PROVIDED DATA Block Start

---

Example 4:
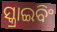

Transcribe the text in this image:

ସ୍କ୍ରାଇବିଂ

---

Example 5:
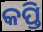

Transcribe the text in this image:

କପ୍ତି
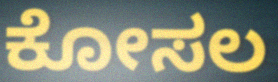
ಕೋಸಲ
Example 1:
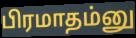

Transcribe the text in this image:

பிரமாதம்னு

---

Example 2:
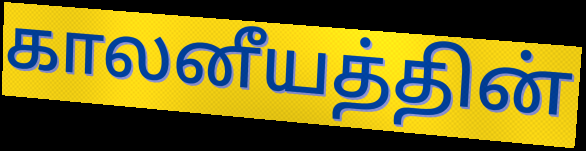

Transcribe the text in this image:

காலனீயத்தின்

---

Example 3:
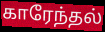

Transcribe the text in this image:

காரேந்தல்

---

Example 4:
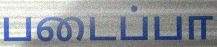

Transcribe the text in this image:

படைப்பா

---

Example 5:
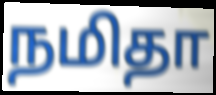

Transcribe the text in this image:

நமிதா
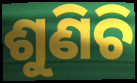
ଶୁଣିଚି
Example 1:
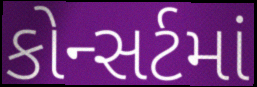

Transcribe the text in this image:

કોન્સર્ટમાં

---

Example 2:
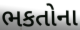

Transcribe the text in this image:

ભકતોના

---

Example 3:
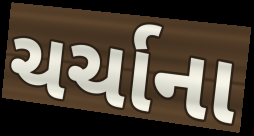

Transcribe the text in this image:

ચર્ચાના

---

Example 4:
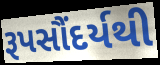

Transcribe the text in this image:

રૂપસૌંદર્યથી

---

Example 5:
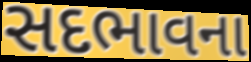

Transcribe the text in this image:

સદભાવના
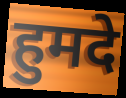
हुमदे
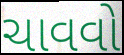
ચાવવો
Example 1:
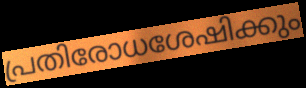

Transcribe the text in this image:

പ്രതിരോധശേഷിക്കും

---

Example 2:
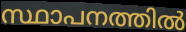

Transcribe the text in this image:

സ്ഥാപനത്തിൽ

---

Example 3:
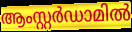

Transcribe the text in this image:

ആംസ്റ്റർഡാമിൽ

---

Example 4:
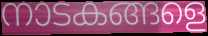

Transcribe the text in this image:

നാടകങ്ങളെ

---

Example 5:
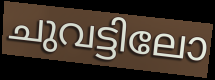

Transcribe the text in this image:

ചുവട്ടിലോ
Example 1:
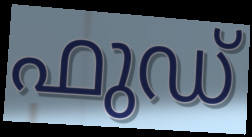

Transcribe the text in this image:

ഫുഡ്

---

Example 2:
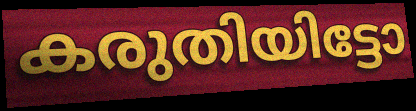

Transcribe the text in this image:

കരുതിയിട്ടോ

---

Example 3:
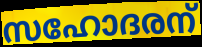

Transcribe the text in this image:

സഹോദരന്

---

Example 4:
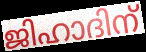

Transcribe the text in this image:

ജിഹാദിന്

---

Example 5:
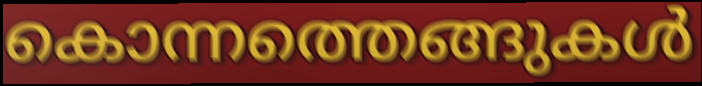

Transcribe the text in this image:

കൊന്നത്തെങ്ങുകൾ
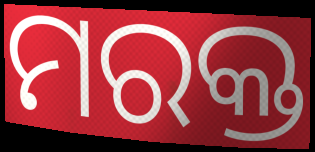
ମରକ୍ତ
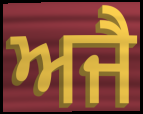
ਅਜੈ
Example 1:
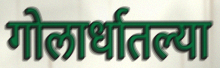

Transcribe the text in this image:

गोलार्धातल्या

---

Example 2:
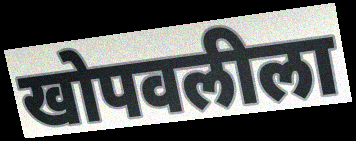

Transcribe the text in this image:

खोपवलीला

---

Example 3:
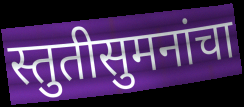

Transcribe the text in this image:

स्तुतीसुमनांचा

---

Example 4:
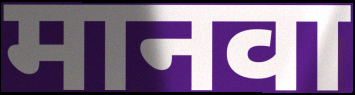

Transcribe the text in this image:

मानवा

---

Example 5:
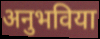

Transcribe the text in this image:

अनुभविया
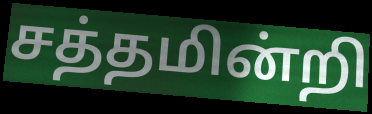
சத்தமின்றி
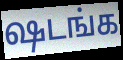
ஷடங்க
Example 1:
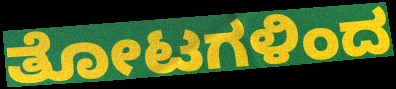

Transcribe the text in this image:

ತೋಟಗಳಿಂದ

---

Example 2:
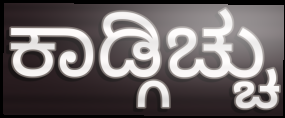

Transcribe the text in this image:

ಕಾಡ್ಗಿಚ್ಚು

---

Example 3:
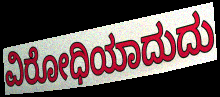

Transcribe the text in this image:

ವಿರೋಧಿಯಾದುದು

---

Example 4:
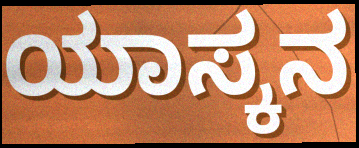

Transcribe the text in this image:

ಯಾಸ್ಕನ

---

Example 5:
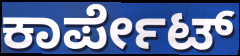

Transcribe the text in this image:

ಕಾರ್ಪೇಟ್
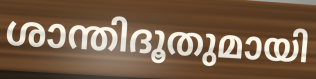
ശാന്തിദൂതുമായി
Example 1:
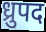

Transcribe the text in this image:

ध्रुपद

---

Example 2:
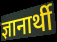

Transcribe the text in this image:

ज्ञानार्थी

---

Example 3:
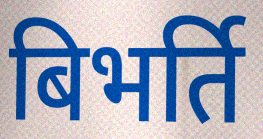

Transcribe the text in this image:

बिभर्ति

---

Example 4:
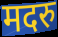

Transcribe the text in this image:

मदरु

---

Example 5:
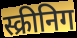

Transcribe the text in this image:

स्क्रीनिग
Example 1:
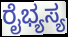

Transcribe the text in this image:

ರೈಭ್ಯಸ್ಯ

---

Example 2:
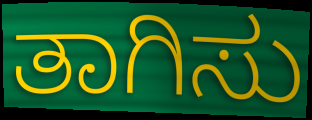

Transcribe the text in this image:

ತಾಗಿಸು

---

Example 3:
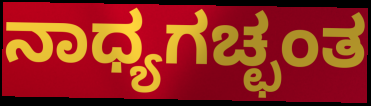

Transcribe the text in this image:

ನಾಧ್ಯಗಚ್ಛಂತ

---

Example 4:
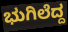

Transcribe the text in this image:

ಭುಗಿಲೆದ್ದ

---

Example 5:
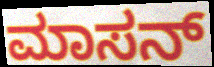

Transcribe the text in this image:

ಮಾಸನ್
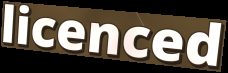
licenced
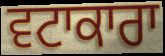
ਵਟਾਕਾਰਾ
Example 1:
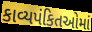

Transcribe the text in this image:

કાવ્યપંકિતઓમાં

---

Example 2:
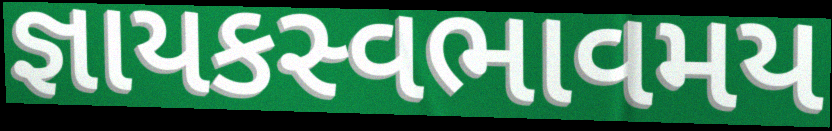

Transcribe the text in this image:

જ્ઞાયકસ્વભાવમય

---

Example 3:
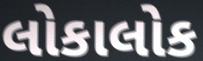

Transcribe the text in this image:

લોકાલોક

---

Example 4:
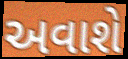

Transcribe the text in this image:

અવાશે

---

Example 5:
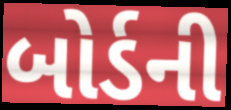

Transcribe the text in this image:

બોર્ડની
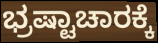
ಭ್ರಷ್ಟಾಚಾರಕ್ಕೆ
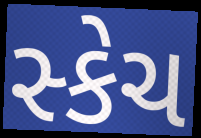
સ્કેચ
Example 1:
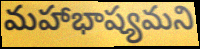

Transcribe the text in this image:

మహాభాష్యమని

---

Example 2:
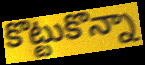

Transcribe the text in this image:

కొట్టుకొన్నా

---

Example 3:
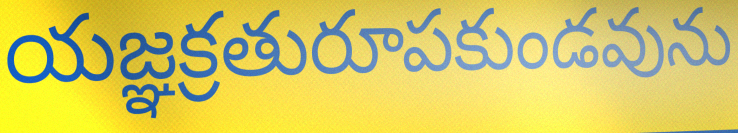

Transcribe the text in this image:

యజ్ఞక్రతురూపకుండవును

PROVIDED DATA Block End

* PROBLEM TO SOLVE
Repeat the material exactly, without images.

* ANSWER SPACE
---

Example 4:

Transcribe the text in this image:

ସ୍କ୍ରାଇବିଂ

---

Example 5:

Transcribe the text in this image:

କପ୍ତି
ಕೋಸಲ
Example 1:

Transcribe the text in this image:

பிரமாதம்னு

---

Example 2:

Transcribe the text in this image:

காலனீயத்தின்

---

Example 3:

Transcribe the text in this image:

காரேந்தல்

---

Example 4:

Transcribe the text in this image:

படைப்பா

---

Example 5:

Transcribe the text in this image:

நமிதா
ଶୁଣିଚି
Example 1:

Transcribe the text in this image:

કોન્સર્ટમાં

---

Example 2:

Transcribe the text in this image:

ભકતોના

---

Example 3:

Transcribe the text in this image:

ચર્ચાના

---

Example 4:

Transcribe the text in this image:

રૂપસૌંદર્યથી

---

Example 5:

Transcribe the text in this image:

સદભાવના
हुमदे
ચાવવો
Example 1:

Transcribe the text in this image:

പ്രതിരോധശേഷിക്കും

---

Example 2:

Transcribe the text in this image:

സ്ഥാപനത്തിൽ

---

Example 3:

Transcribe the text in this image:

ആംസ്റ്റർഡാമിൽ

---

Example 4:

Transcribe the text in this image:

നാടകങ്ങളെ

---

Example 5:

Transcribe the text in this image:

ചുവട്ടിലോ
Example 1:

Transcribe the text in this image:

ഫുഡ്

---

Example 2:

Transcribe the text in this image:

കരുതിയിട്ടോ

---

Example 3:

Transcribe the text in this image:

സഹോദരന്

---

Example 4:

Transcribe the text in this image:

ജിഹാദിന്

---

Example 5:

Transcribe the text in this image:

കൊന്നത്തെങ്ങുകൾ
ମରକ୍ତ
ਅਜੈ
Example 1:

Transcribe the text in this image:

गोलार्धातल्या

---

Example 2:

Transcribe the text in this image:

खोपवलीला

---

Example 3:

Transcribe the text in this image:

स्तुतीसुमनांचा

---

Example 4:

Transcribe the text in this image:

मानवा

---

Example 5:

Transcribe the text in this image:

अनुभविया
சத்தமின்றி
ஷடங்க
Example 1:

Transcribe the text in this image:

ತೋಟಗಳಿಂದ

---

Example 2:

Transcribe the text in this image:

ಕಾಡ್ಗಿಚ್ಚು

---

Example 3:

Transcribe the text in this image:

ವಿರೋಧಿಯಾದುದು

---

Example 4:

Transcribe the text in this image:

ಯಾಸ್ಕನ

---

Example 5:

Transcribe the text in this image:

ಕಾರ್ಪೇಟ್
ശാന്തിദൂതുമായി
Example 1:

Transcribe the text in this image:

ध्रुपद

---

Example 2:

Transcribe the text in this image:

ज्ञानार्थी

---

Example 3:

Transcribe the text in this image:

बिभर्ति

---

Example 4:

Transcribe the text in this image:

मदरु

---

Example 5:

Transcribe the text in this image:

स्क्रीनिग
Example 1:

Transcribe the text in this image:

ರೈಭ್ಯಸ್ಯ

---

Example 2:

Transcribe the text in this image:

ತಾಗಿಸು

---

Example 3:

Transcribe the text in this image:

ನಾಧ್ಯಗಚ್ಛಂತ

---

Example 4:

Transcribe the text in this image:

ಭುಗಿಲೆದ್ದ

---

Example 5:

Transcribe the text in this image:

ಮಾಸನ್
licenced
ਵਟਾਕਾਰਾ
Example 1:

Transcribe the text in this image:

કાવ્યપંકિતઓમાં

---

Example 2:

Transcribe the text in this image:

જ્ઞાયકસ્વભાવમય

---

Example 3:

Transcribe the text in this image:

લોકાલોક

---

Example 4:

Transcribe the text in this image:

અવાશે

---

Example 5:

Transcribe the text in this image:

બોર્ડની
ಭ್ರಷ್ಟಾಚಾರಕ್ಕೆ
સ્કેચ
Example 1:

Transcribe the text in this image:

మహాభాష్యమని

---

Example 2:

Transcribe the text in this image:

కొట్టుకొన్నా

---

Example 3:

Transcribe the text in this image:

యజ్ఞక్రతురూపకుండవును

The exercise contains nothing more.